Activity:
Find and copy each line of the records where the string "tree" shows up.
Records shown below:
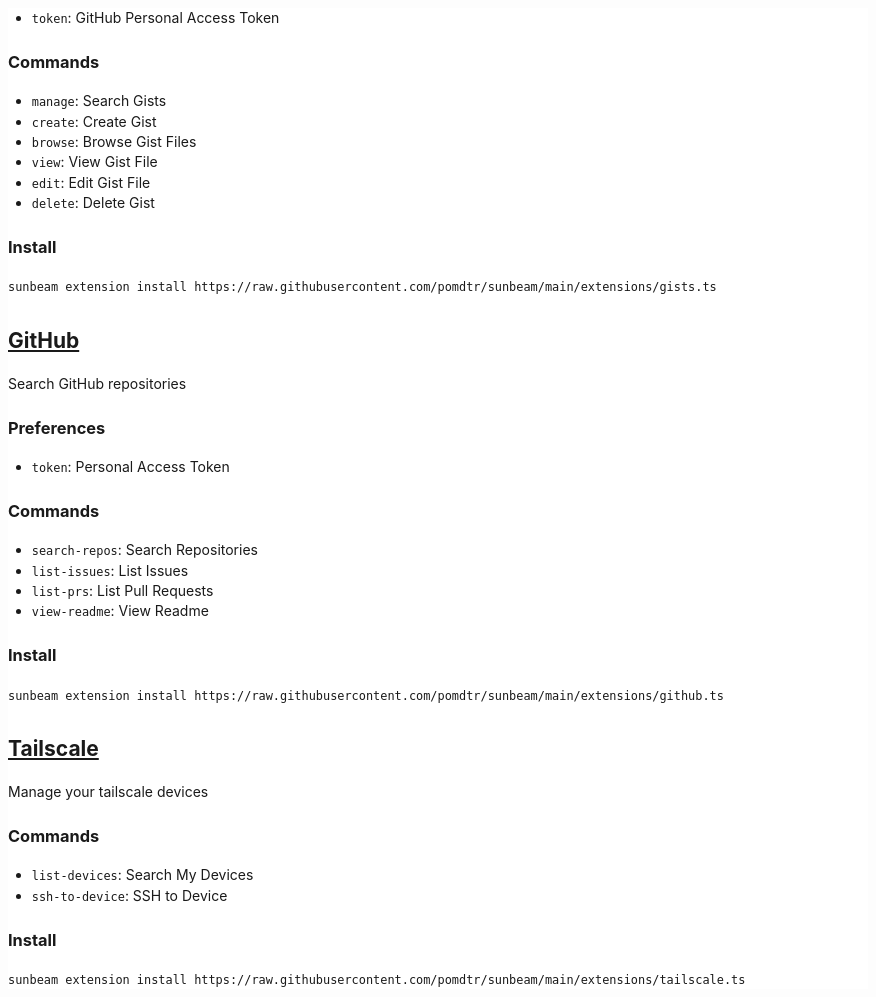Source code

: - `token`: GitHub Personal Access Token

### Commands

- `manage`: Search Gists
- `create`: Create Gist
- `browse`: Browse Gist Files
- `view`: View Gist File
- `edit`: Edit Gist File
- `delete`: Delete Gist

### Install

```
sunbeam extension install https://raw.githubusercontent.com/pomdtr/sunbeam/main/extensions/gists.ts
```

## [GitHub](https://github.com/pomdtr/sunbeam/tree/main/extensions/github.ts)

Search GitHub repositories

### Preferences

- `token`: Personal Access Token

### Commands

- `search-repos`: Search Repositories
- `list-issues`: List Issues
- `list-prs`: List Pull Requests
- `view-readme`: View Readme

### Install

```
sunbeam extension install https://raw.githubusercontent.com/pomdtr/sunbeam/main/extensions/github.ts
```

## [Tailscale](https://github.com/pomdtr/sunbeam/tree/main/extensions/tailscale.ts)

Manage your tailscale devices

### Commands

- `list-devices`: Search My Devices
- `ssh-to-device`: SSH to Device

### Install

```
sunbeam extension install https://raw.githubusercontent.com/pomdtr/sunbeam/main/extensions/tailscale.ts
```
End of Records shown.
Output:
## [GitHub](https://github.com/pomdtr/sunbeam/tree/main/extensions/github.ts)
## [Tailscale](https://github.com/pomdtr/sunbeam/tree/main/extensions/tailscale.ts)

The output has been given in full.